Texte de l'exercice —
Votre troisième suggestion écourter la durée des conventions collectives. Vaut-elle mieux ? Des conventions collectives entre qui et qui ? Entre l'électronique et les chômeurs ? Puis, des conventions collectives qui sont déjà bien courtes il faudrait les raccourcir encore ? Promouvoir ainsi l'instabilité dans les contrats à mesure de l'instabilité dans l'emploi ? Être toujours en renégociations entre patrons et les ouvriers qui restent ? Belle suggestion, vraiment!
Et l'autre, votre dernière suggestion : assurer la sécurité des travailleurs par une politique de transfert inter-usines. Vous ne trouvez pas mon Père que les ouvriers courent déjà assez d'une place à l 'autre en quête d'emploi ? Il faudrait installer ça comme un système. Vous dites inter-usine. Entre quelles usines donc ? Croyez-vous que l'automation va visiter les usines seulement à tour de rôle ? Qu'elle va sortir d'une place quand elle entrera dans une autre et que les ouvriers devront se précipiter dans la place qu'elle a quittée ? Et si des ouvriers chassés d'une usine par l'automation s'en vont à une autre, ils ne pourront y entrer qu'à n'en faisant sortir d'autres. Quelle sera cette solution-là ?
Il y a une solution mon Père mais vous n'en voulez pas. C'est pourtant la solution commandée par le problème lui-même et une solution aussi à la taille du problème. Quelle est-elle ? Dissocier le pouvoir d'achat de l'emploi dans la mesure ou le progrès dissocie la production de l'emploi. Autrement dit, automatiser le pouvoir d'achat à mesure que s'automatise la production. Mettre l'automation dans le porte-monnaie à mesure qu'elle entre dans la production. Cela nécessite évidemment l'introduction d'un grain de philosophie nouvelle dans la politique financière. De l'argent dissociée de l'emploi, cela ne peut plus être un salaire; c'est dividende que ça s'appelle. Les capitalistes à piastres le savent et vous le savez aussi mon Père. Vous pouvez avoir le mot dividende en horreur mais ceux qui touchent périodiquement des dividendes s'en accommodent fort bien et vous ne leur faites sûrement pas un devoir d'aller s'en confesser.
Si les hommes de piastres peuvent ainsi recevoir de l'argent sans travailler pourquoi les autres n'auraient-ils pas le droit d'en recevoir autant quand c'est progrès qui les met sans emploi ? Ce progrès il me semble est un bien communautaire qui appartient à tout le monde et personne en particulier ne peut dire que c'est rien qu'à lui. Et ce progrès, capital réel, capital communautaire, contribue bien plus à la production que les bras dont elle se libère de plus en plus ou les piastres qui par elles-mêmes ne feraient pas grand chose.

Extrait des données —
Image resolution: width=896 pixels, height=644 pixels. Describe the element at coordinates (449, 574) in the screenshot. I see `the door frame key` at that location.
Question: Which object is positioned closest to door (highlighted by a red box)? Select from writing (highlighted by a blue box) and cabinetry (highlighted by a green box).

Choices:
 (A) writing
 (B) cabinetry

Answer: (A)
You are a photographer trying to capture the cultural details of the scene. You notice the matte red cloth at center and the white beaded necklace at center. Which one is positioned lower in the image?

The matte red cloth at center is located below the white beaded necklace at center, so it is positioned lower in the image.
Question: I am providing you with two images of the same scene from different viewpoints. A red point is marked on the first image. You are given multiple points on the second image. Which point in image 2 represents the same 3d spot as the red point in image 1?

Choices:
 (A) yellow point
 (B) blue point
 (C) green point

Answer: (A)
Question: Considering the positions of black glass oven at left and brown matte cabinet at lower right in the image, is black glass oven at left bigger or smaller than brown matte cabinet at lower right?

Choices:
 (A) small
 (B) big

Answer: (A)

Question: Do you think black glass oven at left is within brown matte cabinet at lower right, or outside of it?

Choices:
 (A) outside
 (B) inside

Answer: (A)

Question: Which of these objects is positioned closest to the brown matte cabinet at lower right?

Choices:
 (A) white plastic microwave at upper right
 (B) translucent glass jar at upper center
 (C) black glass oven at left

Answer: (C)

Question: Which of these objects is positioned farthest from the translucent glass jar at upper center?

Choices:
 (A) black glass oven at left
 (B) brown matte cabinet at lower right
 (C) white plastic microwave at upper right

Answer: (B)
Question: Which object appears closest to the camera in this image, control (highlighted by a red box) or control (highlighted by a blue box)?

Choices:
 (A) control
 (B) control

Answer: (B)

---

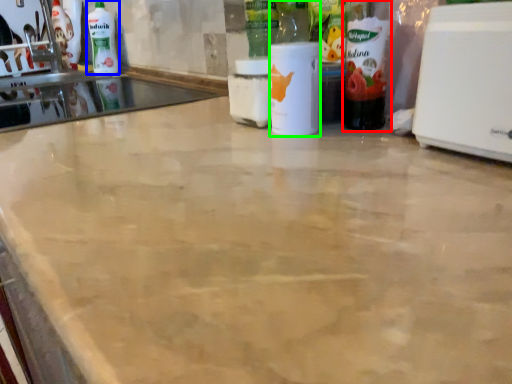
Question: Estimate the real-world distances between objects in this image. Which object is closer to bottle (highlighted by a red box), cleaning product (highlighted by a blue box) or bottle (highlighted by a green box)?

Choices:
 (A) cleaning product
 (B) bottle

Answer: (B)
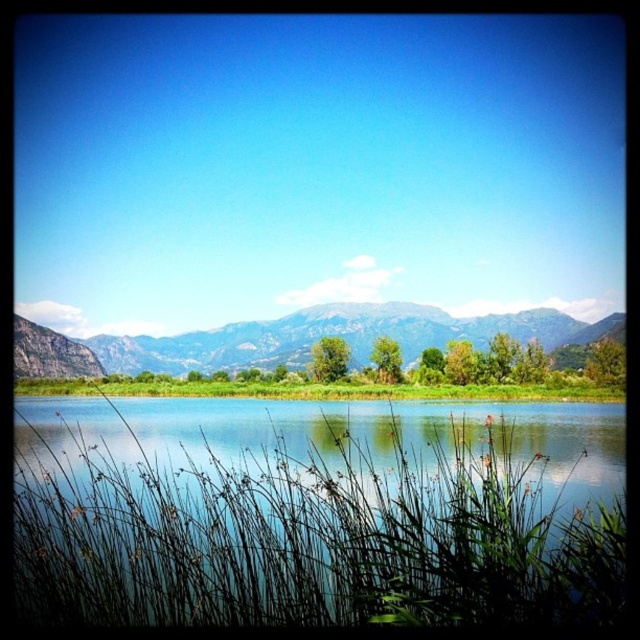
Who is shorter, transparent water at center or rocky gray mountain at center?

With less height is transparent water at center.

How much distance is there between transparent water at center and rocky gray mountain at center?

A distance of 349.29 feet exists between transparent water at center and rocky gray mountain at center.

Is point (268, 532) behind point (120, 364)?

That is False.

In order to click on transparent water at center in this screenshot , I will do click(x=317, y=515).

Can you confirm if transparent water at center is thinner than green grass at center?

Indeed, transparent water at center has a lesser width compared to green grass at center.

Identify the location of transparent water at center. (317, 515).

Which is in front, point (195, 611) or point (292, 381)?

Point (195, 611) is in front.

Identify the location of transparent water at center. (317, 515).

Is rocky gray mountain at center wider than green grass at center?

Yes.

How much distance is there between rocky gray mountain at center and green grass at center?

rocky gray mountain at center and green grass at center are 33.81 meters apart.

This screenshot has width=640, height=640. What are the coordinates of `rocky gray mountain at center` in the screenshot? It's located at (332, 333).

Consigne —
D'après le texte sur l'automation, quel nom porte l'argent dissocié de l'emploi ?

Réponse attendue —
Un dividende, et non plus un salaire.